Stok BBM di SPBU Kosong, Shell Akhirnya Buka Suara usai Diserbu Netizen

Jakarta, MI - Manajemen Shell Indonesia menyatakan masih terus berkoordinasi dengan pemerintah terkait ketersediaan bahan bakar minyak (BBM) di SPBU mereka. Hal ini menyusul kondisi stok BBM di beberapa SPBU Shell yang kosong atau tidak tersedia dalam beberapa bulan terakhir.
Situasi tersebut memicu berbagai pertanyaan dari masyarakat, khususnya para pelanggan Shell. Banyak warganet kemudian membanjiri kolom komentar di akun Instagram resmi Instagram @shell_indonesia untuk menanyakan kapan pasokan BBM di SPBU swasta itu akan kembali normal.
Menanggapi berbagai pertanyaan tersebut, pihak Shell menjelaskan bahwa saat ini perusahaan masih melakukan koordinasi dengan pemerintah terkait ketersediaan stok BBM.
"Mohon maaf atas ketidaknyamanan Anda ya, kak. Kami terus berkoordinasi dengan pemerintah agar semua jenis produk BBM Shell dapat tersedia kembali sesuai standar bahan bakar berkualitas Shell," tulis Shell, dikutip Senin (23/3/2026).
Sebelumnya, Menteri Energi dan Sumber Daya Mineral (ESDM) Bahlil Lahadalia juga menanggapi isu kosongnya stok BBM di sejumlah SPBU swasta seperti Shell Indonesia dan BP-AKR.
Bahlil meminta perusahaan swasta tersebut untuk mencari solusi bisnis secara mandiri guna mengamankan rantai pasok mereka. Ia pun membuka peluang agar SPBU swasta dapat bekerja sama dengan PT Pertamina (Persero) melalui skema kerja sama business to business (B2B) dalam pengadaan bahan bakar.
Menurut Bahlil, skema serupa pernah dilakukan pada akhir 2025, ketika sejumlah pengelola SPBU swasta membeli base fuel dari Pertamina yang saat itu masih memiliki kuota impor.
"Silakan B2B. Kita gini loh. Saya tidak bicara orang per orang ya. Negara itu hadir bukan mengurus satu kelompok.

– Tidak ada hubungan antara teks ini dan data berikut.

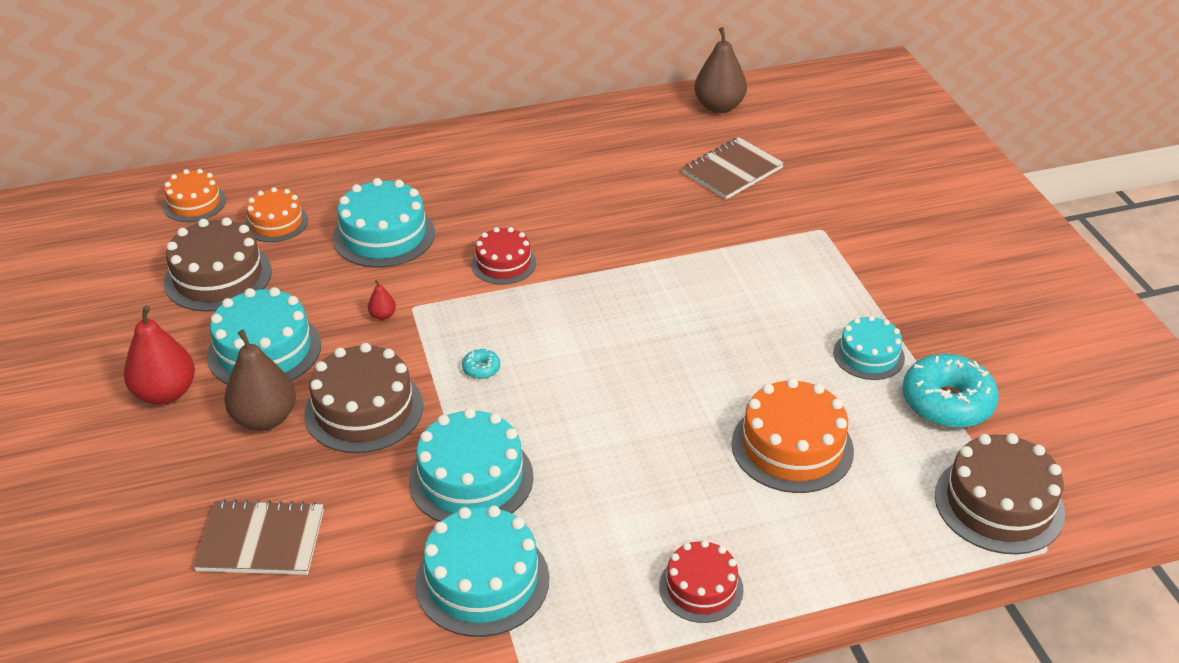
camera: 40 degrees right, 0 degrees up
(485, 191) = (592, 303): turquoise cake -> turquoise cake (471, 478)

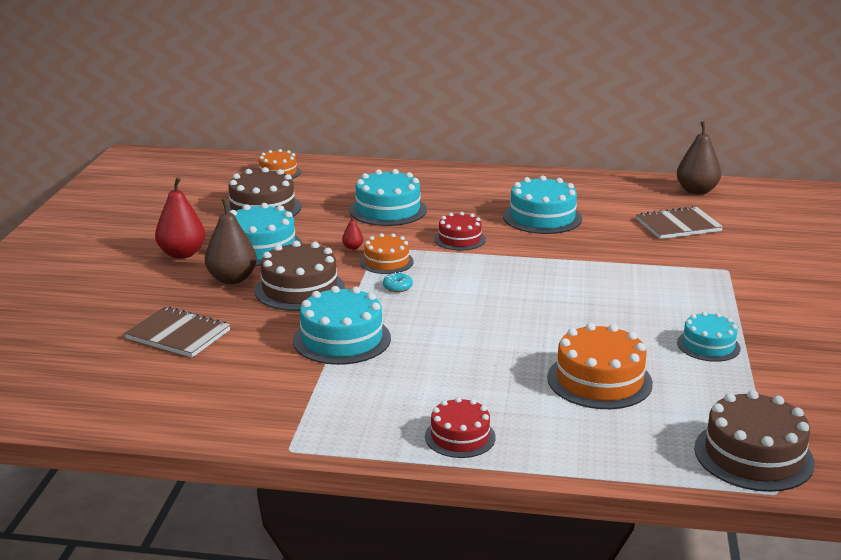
camera: 25 degrees right, 15 degrees down
(276, 223) = (322, 191): orange cake -> orange cake (386, 262)
(482, 581) = (304, 391): turquoise cake -> turquoise cake (542, 217)
(947, 402) = (755, 387): turquoise donut -> none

Bagi kelompok-kelompok yang ingin untuk tetap survive dan punya stok, ya silakan berkolaborasi dengan badan-badan usaha lain," kata Bahlil di Kantor Kementerian ESDM, Jakarta, Selasa (17/3/2026).
Ia menambahkan, prioritas utama pemerintah saat ini adalah memastikan ketersediaan energi bagi masyarakat luas di seluruh Indonesia.

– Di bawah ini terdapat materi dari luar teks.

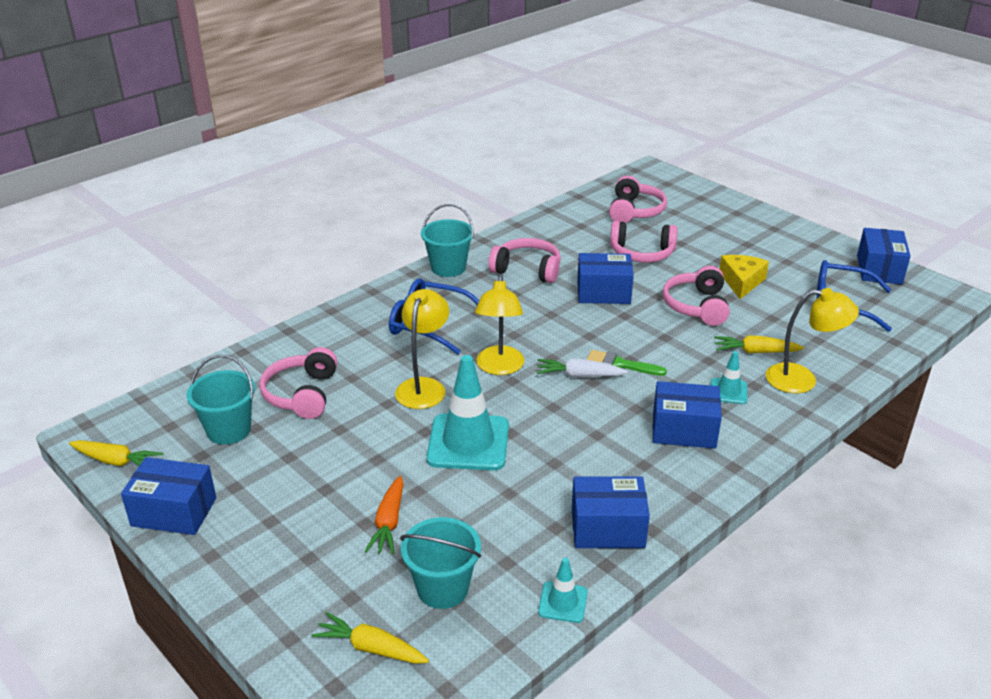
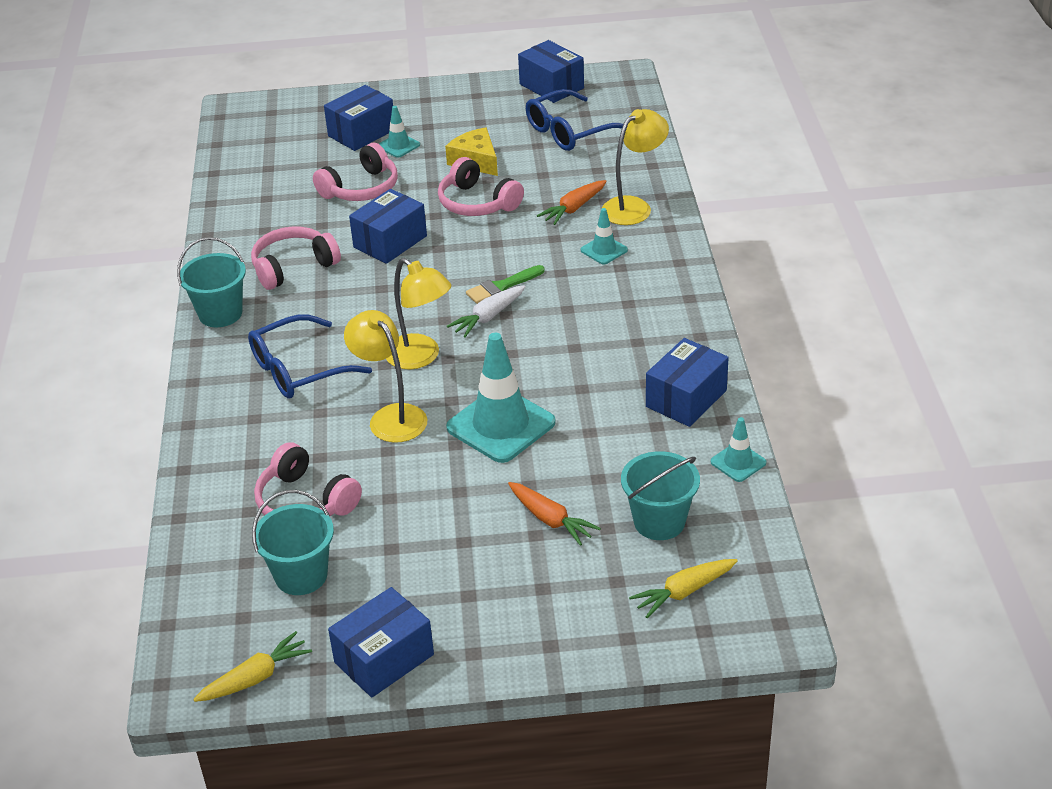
camera: 50 degrees left, 5 degrees up
(634, 211) = (289, 155): pink headphones -> none
(684, 430) = (622, 299): blue box -> blue box (362, 133)
(708, 244) = (398, 146): none -> turquoise traffic cone
(755, 352) = (573, 208): yellow carrot -> orange carrot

Adapun, kekosongan pasokan bensin di SPBU Shell tak lepas dari stok yang telah habis pada awal tahun ini. Shell terakhir kali memiliki stok BBM karena membeli base fuel dari PT Pertamina Patra Niaga pada Desember 2025. Saat itu, Shell membeli base fuel dari Pertamina Patra Niaga sebanyak 100.000 barel.
Pada Februari 2026, President Director & Managing Director Mobility Shell Indonesia, Ingrid Siburian, menyampaikan bahwa perusahaan masih terus menjalin komunikasi dengan pemerintah terkait pengajuan rekomendasi impor BBM untuk tahun ini.
"Shell Indonesia ingin menginformasikan bahwa kami terus berkoordinasi dengan pemerintah terkait permohonan rekomendasi impor BBM tahun 2026 sesuai dengan tata laksana yang berlaku," tutur Ingrid dalam keterangannya, dikutip Jumat (13/2/2026).